Zuletzt waren von Ordnungshütern in den vergangenen Tagen gleich zwei Mal Zusammenkünfte junger Menschen in Uelzen gemeldet worden, bei denen gegen Kontaktbeschränkungen verstoßen wurde, die für den Lockdown erlassen wurden (AZ berichtete).

Für die Tage vor Weihnachten galt: Nicht mehr als fünf Personen über 14 Jahre aus zwei Haushalten.

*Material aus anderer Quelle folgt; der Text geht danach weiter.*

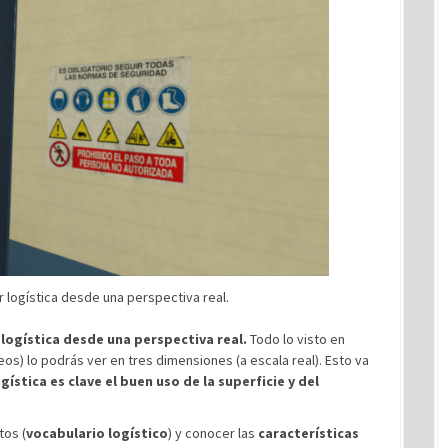
 logística desde una perspectiva real.
logística desde una perspectiva real.
Todo lo visto en
eos) lo podrás ver en tres dimensiones (a escala real). Esto va
ogística es clave el buen uso de la superficie y del
tos (
vocabulario logístico
) y conocer las
características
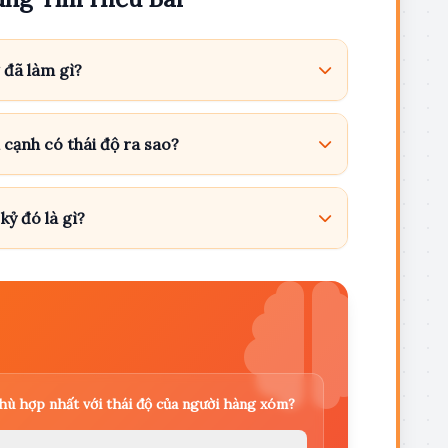
g đã làm gì?
cạnh có thái độ ra sao?
kỷ đó là gì?
hù hợp nhất với thái độ của người hàng xóm?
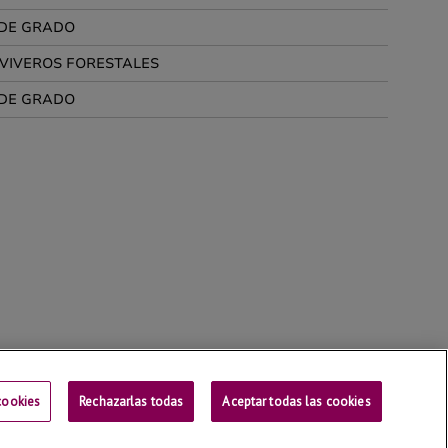
cookies
Rechazarlas todas
Contactar
Aceptar todas las cookies
Universitat de Lleida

Wie Dieter Klingforth sagt, gingen die Polizisten mit Augenmaß vor. Die Einschränkungen dienten der Eindämmung der Pandemie, mit Blick auf diesen Aspekt agierten auch die Ordnungshüter. Wenn es zu wiederholten Verstößen komme oder Uneinsichtigkeit herrsche, werde durchgegriffen. „Man muss aber sagen: „Wir erleben bis auf wenige Ausnahmen wirklich einsichtige Personen“, so der Kommissariatsleiter. Unter den Kneipiers habe es „zwei, drei Fälle“ gegeben, bei denen trotz eines Öffnungsverbots in Lockdown-Zeiten ein Ausschank an Gäste stattfand, berichtet Klingforth.

Private Feierlichkeiten seien durch Meldungen aus der Bevölkerung aufgefallen – unter anderem, weil Ruhestörungen beklagt wurden. „Man merkt schon die Sensibilität der anderen“, formuliert es Klingforth.